Theoretical studies on electronic structures and spectroscopic properties of a series of novel β-diketonate Os(II) complexes

Abstract

The geometries, electronic structures, and spectroscopic properties of a series of [Os(II)(CO)3(tfa)(acac(X)2)] (tfa = trifluoroacetate; acac = acetoylacetonate; X = H (1), CF3 (2), C6H5 (3), and C10H7 (4)) complexes have been investigated theoretically. The ground and excited state geometries were optimized at the B3LYP/LANL2DZ and CIS/LANL2DZ levels, respectively. The optimized geometry structural parameters agreed well with the corresponding experimental results. As indicated in this paper, the highest occupied molecular orbitals were dominantly localized on the Os atom, ctfa (abbv. of CO and tfa), and acac ligand for 1 and 2, acac ligand and X substituent for 3 and 4, while the lowest unoccupied molecular orbitals were mainly composed of acac ligand and X substituent.

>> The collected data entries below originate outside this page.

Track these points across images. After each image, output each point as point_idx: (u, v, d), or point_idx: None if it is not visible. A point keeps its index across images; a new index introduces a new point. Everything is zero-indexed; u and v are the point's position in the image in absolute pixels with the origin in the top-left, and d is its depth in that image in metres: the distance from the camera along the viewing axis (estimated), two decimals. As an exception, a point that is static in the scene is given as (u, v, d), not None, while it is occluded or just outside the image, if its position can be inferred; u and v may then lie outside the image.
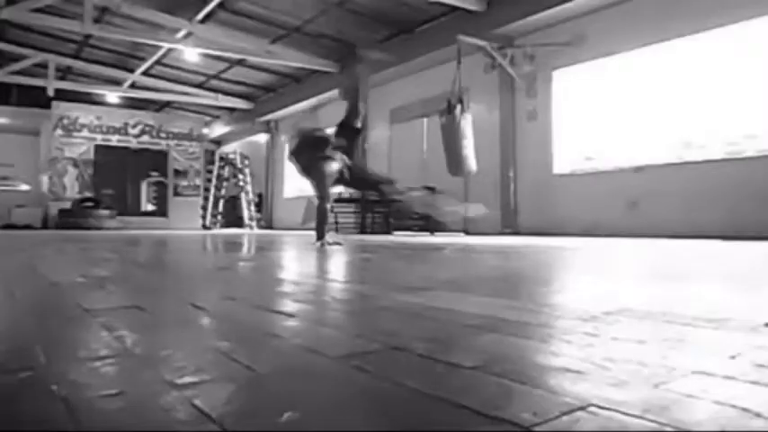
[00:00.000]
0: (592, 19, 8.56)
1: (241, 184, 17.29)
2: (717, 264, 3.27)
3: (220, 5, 10.75)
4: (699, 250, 4.48)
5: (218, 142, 19.94)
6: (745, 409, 0.61)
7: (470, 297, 1.59)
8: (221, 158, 17.76)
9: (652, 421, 0.57)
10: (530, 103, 9.52)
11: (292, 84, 15.33)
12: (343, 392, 0.72)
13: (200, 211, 17.29)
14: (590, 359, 0.83)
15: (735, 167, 6.97)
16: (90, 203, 15.16)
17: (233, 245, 6.00)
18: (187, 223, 16.65)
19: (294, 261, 3.62)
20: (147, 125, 16.92)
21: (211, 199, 17.38)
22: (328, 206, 5.28)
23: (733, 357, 0.85)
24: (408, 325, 1.16)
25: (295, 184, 16.70)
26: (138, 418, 0.61)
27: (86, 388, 0.71)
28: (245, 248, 5.29)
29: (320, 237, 5.00)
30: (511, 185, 9.55)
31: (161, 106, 18.77)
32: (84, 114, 15.92)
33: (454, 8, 9.80)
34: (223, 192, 17.67)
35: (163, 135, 17.12)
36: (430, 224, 10.34)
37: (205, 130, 18.62)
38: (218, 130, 19.46)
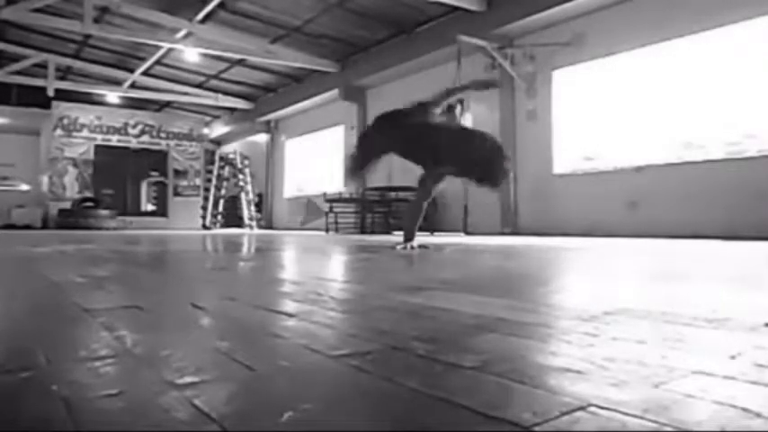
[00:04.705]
0: (592, 19, 8.57)
1: (241, 184, 17.30)
2: (716, 264, 3.27)
3: (220, 5, 10.76)
4: (698, 250, 4.47)
5: (218, 142, 19.95)
6: (745, 409, 0.61)
7: (470, 297, 1.59)
8: (221, 158, 17.77)
9: (652, 421, 0.57)
10: (530, 103, 9.52)
11: (292, 84, 15.34)
12: (343, 392, 0.72)
13: (201, 211, 17.30)
14: (590, 359, 0.83)
15: (735, 167, 6.97)
16: (90, 203, 15.17)
17: (233, 245, 6.00)
18: (187, 223, 16.65)
19: (294, 261, 3.62)
20: (147, 125, 16.92)
21: (211, 199, 17.39)
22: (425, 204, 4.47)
23: (733, 357, 0.85)
24: (408, 325, 1.16)
25: (295, 184, 16.74)
26: (138, 418, 0.61)
27: (86, 388, 0.71)
28: (245, 248, 5.29)
29: (409, 238, 4.38)
30: (511, 185, 9.55)
31: (161, 106, 18.77)
32: (84, 114, 15.93)
33: (454, 8, 9.80)
34: (223, 192, 17.68)
35: (163, 135, 17.13)
36: (430, 224, 10.34)
37: (205, 130, 18.63)
38: (218, 130, 19.47)
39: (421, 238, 4.88)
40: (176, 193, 17.37)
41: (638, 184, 7.90)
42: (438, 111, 4.51)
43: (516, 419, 0.58)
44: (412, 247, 4.24)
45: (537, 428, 0.56)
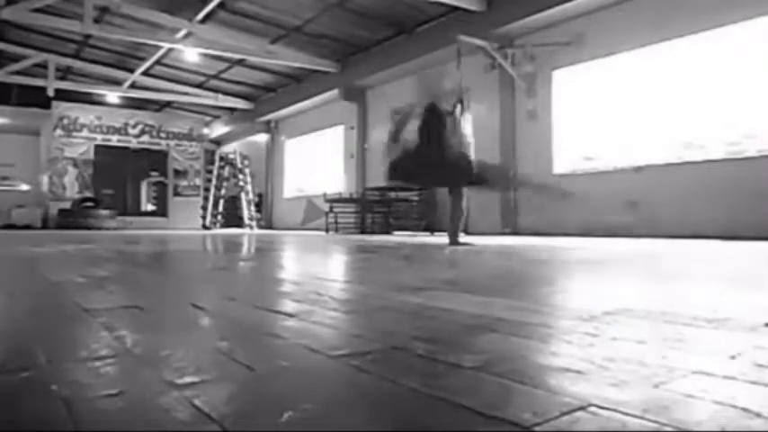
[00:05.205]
0: (592, 19, 8.56)
1: (241, 184, 17.29)
2: (716, 264, 3.27)
3: (220, 5, 10.75)
4: (698, 250, 4.47)
5: (218, 142, 19.95)
6: (745, 409, 0.61)
7: (470, 297, 1.59)
8: (221, 158, 17.77)
9: (652, 421, 0.57)
10: (530, 103, 9.52)
11: (292, 84, 15.34)
12: (343, 392, 0.72)
13: (201, 211, 17.29)
14: (590, 359, 0.83)
15: (735, 167, 6.97)
16: (90, 203, 15.17)
17: (233, 245, 6.00)
18: (187, 223, 16.65)
19: (294, 261, 3.62)
20: (147, 125, 16.93)
21: (211, 199, 17.38)
22: (464, 204, 4.88)
23: (733, 357, 0.85)
24: (408, 325, 1.16)
25: (295, 184, 16.74)
26: (138, 418, 0.61)
27: (86, 388, 0.71)
28: (245, 248, 5.29)
29: (454, 241, 4.79)
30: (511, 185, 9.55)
31: (161, 106, 18.77)
32: (84, 114, 15.94)
33: (454, 8, 9.80)
34: (223, 192, 17.67)
35: (163, 135, 17.13)
36: (429, 224, 10.35)
37: (205, 130, 18.63)
38: (218, 130, 19.47)
39: (467, 238, 5.26)
40: (176, 193, 17.37)
41: (638, 184, 7.89)
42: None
43: (516, 419, 0.58)
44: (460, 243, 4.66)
45: (537, 428, 0.56)
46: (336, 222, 11.47)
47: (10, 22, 11.91)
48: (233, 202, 17.74)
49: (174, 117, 18.19)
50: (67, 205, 15.00)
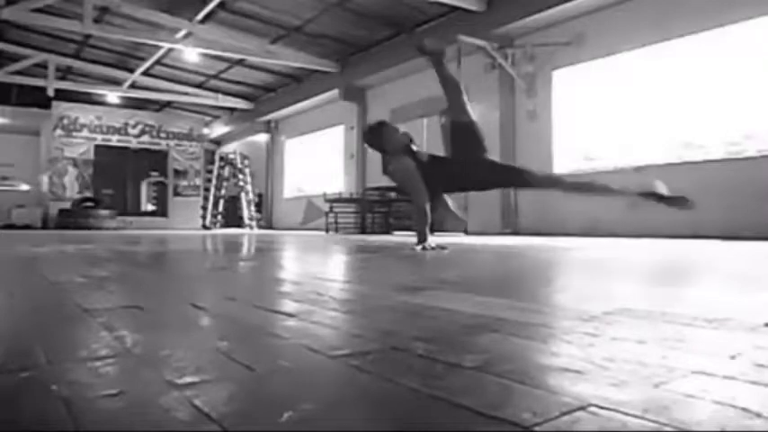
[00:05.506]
0: (592, 19, 8.57)
1: (241, 184, 17.30)
2: (716, 264, 3.27)
3: (220, 5, 10.76)
4: (698, 250, 4.47)
5: (218, 142, 19.96)
6: (745, 409, 0.61)
7: (471, 297, 1.59)
8: (221, 158, 17.78)
9: (652, 421, 0.57)
10: (530, 103, 9.53)
11: (292, 84, 15.34)
12: (343, 392, 0.72)
13: (201, 211, 17.30)
14: (590, 359, 0.83)
15: (735, 167, 6.97)
16: (90, 203, 15.18)
17: (233, 245, 6.00)
18: (187, 223, 16.66)
19: (294, 261, 3.62)
20: (147, 125, 16.94)
21: (211, 199, 17.39)
22: (426, 206, 4.69)
23: (733, 357, 0.85)
24: (408, 325, 1.16)
25: (295, 184, 16.75)
26: (138, 418, 0.61)
27: (86, 388, 0.71)
28: (245, 248, 5.29)
29: (421, 240, 4.46)
30: (511, 185, 9.54)
31: (161, 106, 18.78)
32: (84, 114, 15.95)
33: (454, 8, 9.80)
34: (223, 192, 17.68)
35: (163, 135, 17.14)
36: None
37: (205, 130, 18.64)
38: (218, 130, 19.47)
39: (438, 239, 4.98)
40: (176, 193, 17.38)
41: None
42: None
43: (516, 419, 0.58)
44: (424, 248, 4.26)
45: (537, 428, 0.56)
46: (336, 222, 11.48)
47: (10, 22, 11.92)
48: (233, 202, 17.75)
49: (174, 117, 18.20)
50: (67, 205, 15.01)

Under the time-dependent density functional theory (TDDFT) level with the polarized continuum model (PCM), the absorption and phosphorescence in CH2Cl2 media were calculated based on the optimized ground- and excited-state geometries, respectively. The calculated results show that the lowest energy absorptions at 317 (1), 342 (2), 377 (3), and 420 nm (4) are attributed to a change of ππ*/MLCT mixing transition to pure ππ* transition for 1–4, while their phosphorescence emission have similar transition properties. This indicates that the absorption and emission transition characters could be altered by adjusting the π electron-donating ability.